To further optimize the system, parametric studies can be conducted using the following relation for heat transfer efficiency:
$$\eta = \frac{\dot{Q}_{\text{actual}}}{\dot{Q}_{\text{max}}}$$
where $\dot{Q}_{\text{actual}}$ is the actual heat transfer rate, and $\dot{Q}_{\text{max}}$ is the maximum possible heat transfer rate. This can be tied to the Nusselt number (Nu) for convective heat transfer:
$$\text{Nu} = \frac{h L}{k_f}$$
where $h$ is the convective heat transfer coefficient, $L$ is the characteristic length, and $k_f$ is the fluid thermal conductivity. For the immersed system, the Reynolds number (Re) and Prandtl number (Pr) are also critical:
$$\text{Re} = \frac{\rho v D}{\mu}, \quad \text{Pr} = \frac{\mu c_p}{k_f}$$
where $D$ is the hydraulic diameter, and $\mu$ is the dynamic viscosity. These dimensionless numbers help in scaling and comparing different designs for energy storage cell cooling.
| Parameter | Experimental Value | Simulated Value | Deviation |
|---|---|---|---|
| Maximum Temperature (°C) | 33.0 | 33.9 | 0.9 |
| Temperature Difference (°C) | 2.7 | 2.9 | 0.2 |
| Charging End Temperature (°C) | 33.0 | 31.8 | 1.2 |
| Discharging End Temperature (°C) | 32.5 | 33.9 | 1.4 |
The implications of this research extend to larger-scale energy storage systems, where multiple modules are integrated. The modular approach allows for scalability and ease of maintenance, while the immersion cooling technique offers superior thermal performance compared to traditional air or indirect liquid cooling. Future work could explore multi-phase cooling or advanced materials to further enhance the efficiency of energy storage cells. Additionally, the CFD model can be refined to include more detailed physics, such as turbulent flow models or coupled electro-thermal simulations, to better predict the behavior of energy storage cells under varying operational conditions.

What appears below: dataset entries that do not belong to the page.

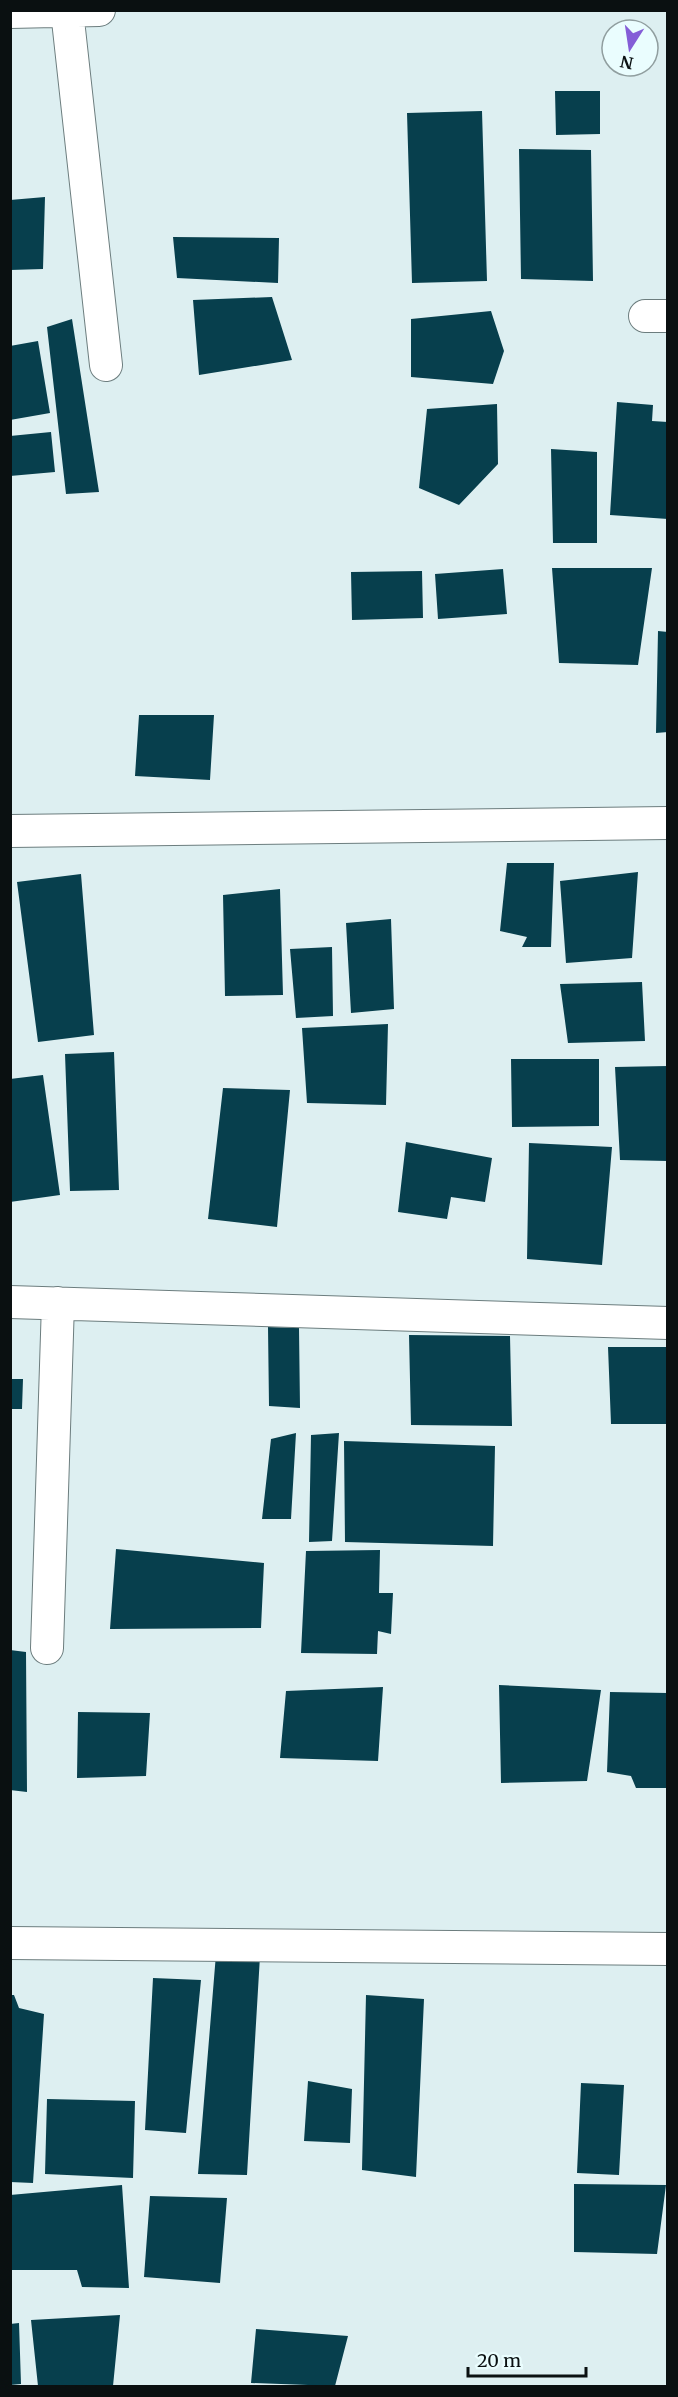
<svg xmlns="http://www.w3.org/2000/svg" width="678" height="2397" font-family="Merriweather,serif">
<rect width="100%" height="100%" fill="#ddeff1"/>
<path fill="#073f4d" d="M 555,91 L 600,91 L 600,134 L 556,135 Z
M 482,111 L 487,281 L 412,283 L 407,113 Z
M 519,149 L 591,150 L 593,281 L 521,279 Z
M 45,197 L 43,269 L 10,270 L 10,200 Z
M 173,237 L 279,238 L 278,283 L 177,278 Z
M 272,297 L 292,360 L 199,375 L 193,300 Z
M 491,311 L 504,351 L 493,384 L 411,377 L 411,319 Z
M 72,319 L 99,492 L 66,494 L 47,327 Z
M 38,341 L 50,413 L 10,420 L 10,346 Z
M 617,402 L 653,405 L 652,421 L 668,422 L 668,519 L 610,515 Z
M 497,404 L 498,464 L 459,505 L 419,488 L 427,409 Z
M 51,432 L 55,472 L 10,476 L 10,436 Z
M 551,449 L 597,452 L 597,543 L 553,543 Z
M 552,568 L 652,568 L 638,665 L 559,663 Z
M 503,569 L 507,614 L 438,619 L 435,574 Z
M 422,571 L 423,618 L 352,620 L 351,572 Z
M 658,631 L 668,632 L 668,732 L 656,733 Z
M 139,715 L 214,715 L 210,780 L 135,776 Z
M 507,863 L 554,863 L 551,947 L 522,947 L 527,937 L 500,931 Z
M 638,872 L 632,958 L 566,963 L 560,881 Z
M 81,874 L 94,1035 L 38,1042 L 17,882 Z
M 280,889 L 283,995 L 225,996 L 223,895 Z
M 391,919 L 394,1009 L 351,1013 L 346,923 Z
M 332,947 L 333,1016 L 296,1018 L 290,949 Z
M 642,982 L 645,1041 L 568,1043 L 560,984 Z
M 388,1024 L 386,1105 L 307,1103 L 302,1028 Z
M 114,1052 L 119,1190 L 70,1191 L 65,1054 Z
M 511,1059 L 599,1059 L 599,1126 L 512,1127 Z
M 668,1066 L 668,1161 L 620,1160 L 615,1067 Z
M 43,1075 L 60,1195 L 10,1202 L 10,1079 Z
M 223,1088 L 290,1090 L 277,1227 L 208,1219 Z
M 406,1142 L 492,1158 L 485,1202 L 451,1197 L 447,1219 L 398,1212 Z
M 529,1143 L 612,1147 L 602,1265 L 527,1259 Z
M 268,1327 L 299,1328 L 300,1408 L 269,1406 Z
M 409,1335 L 510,1336 L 512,1426 L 411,1425 Z
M 608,1347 L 668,1347 L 668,1424 L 611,1424 Z
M 10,1379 L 23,1379 L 22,1409 L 10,1409 Z
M 296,1433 L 291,1519 L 262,1519 L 271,1439 Z
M 339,1433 L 332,1541 L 309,1542 L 311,1435 Z
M 344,1441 L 495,1446 L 493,1546 L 345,1542 Z
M 116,1549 L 264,1563 L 261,1628 L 110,1629 Z
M 380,1550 L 379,1593 L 393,1593 L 391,1634 L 378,1631 L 377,1654 L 301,1653 L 306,1551 Z
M 10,1650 L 26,1652 L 27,1792 L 10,1790 Z
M 499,1685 L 601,1690 L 587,1781 L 501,1783 Z
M 383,1687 L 378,1761 L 280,1758 L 286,1691 Z
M 610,1692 L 668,1693 L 668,1788 L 636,1788 L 631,1776 L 607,1772 Z
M 78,1712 L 150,1713 L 146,1776 L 77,1778 Z
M 216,1954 L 260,1956 L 247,2175 L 198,2174 Z
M 153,1978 L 201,1980 L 186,2133 L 145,2130 Z
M 10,1995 L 14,1995 L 19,2008 L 44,2014 L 33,2183 L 10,2182 Z
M 366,1995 L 424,1999 L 416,2177 L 362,2170 Z
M 308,2081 L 352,2089 L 350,2143 L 304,2141 Z
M 581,2083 L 624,2085 L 619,2175 L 577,2173 Z
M 47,2099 L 135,2101 L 133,2178 L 45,2174 Z
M 574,2184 L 666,2185 L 657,2254 L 574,2252 Z
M 122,2185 L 129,2288 L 82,2287 L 77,2270 L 10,2270 L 10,2195 Z
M 150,2196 L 227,2198 L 220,2283 L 144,2277 Z
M 120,2315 L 113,2386 L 38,2386 L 31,2320 Z
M 19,2323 L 21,2384 L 10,2385 L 10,2324 Z
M 256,2329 L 348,2336 L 335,2386 L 251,2383 Z"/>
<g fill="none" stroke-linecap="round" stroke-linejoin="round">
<defs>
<path id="street" d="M 67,11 L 106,365
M 10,12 L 99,10
M 645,316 L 668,316
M 10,831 L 668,823
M 10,1302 L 668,1323
M 47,1648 L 58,1303
M 10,1943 L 668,1949"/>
</defs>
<use href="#street" stroke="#6c7d7e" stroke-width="34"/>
<use href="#street" stroke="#fff" stroke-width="32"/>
</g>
<rect width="678" height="2397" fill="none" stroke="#0a1011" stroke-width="24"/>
<g transform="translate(630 48) rotate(192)"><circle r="28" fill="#eafdfe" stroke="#909e9f" stroke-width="1.5"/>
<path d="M0-4.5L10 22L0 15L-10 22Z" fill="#845dd7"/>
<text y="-9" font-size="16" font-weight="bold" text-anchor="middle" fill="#0a1011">N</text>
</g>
<path d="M468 2367v9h118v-9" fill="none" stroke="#0a1011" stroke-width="3"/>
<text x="477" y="2367" font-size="18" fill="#0a1011" stroke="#eafdfe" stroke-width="4.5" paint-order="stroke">20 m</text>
</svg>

In conclusion, this study demonstrates that a flow rate of 3 L/min per module effectively maintains the temperature of energy storage cells below 35°C with a difference under 3°C, meeting design requirements. The combination of CFD simulations and experimental validation provides a robust framework for analyzing and optimizing cooling performance. The results show strong agreement between simulated and experimental values, confirming the reliability of the numerical approach. This methodology can be applied to the development of advanced immersed energy storage systems, contributing to safer and more efficient energy storage solutions. The insights gained here underscore the importance of thermal management in prolonging the lifespan and ensuring the safety of energy storage cells, which are pivotal in the transition to renewable energy sources.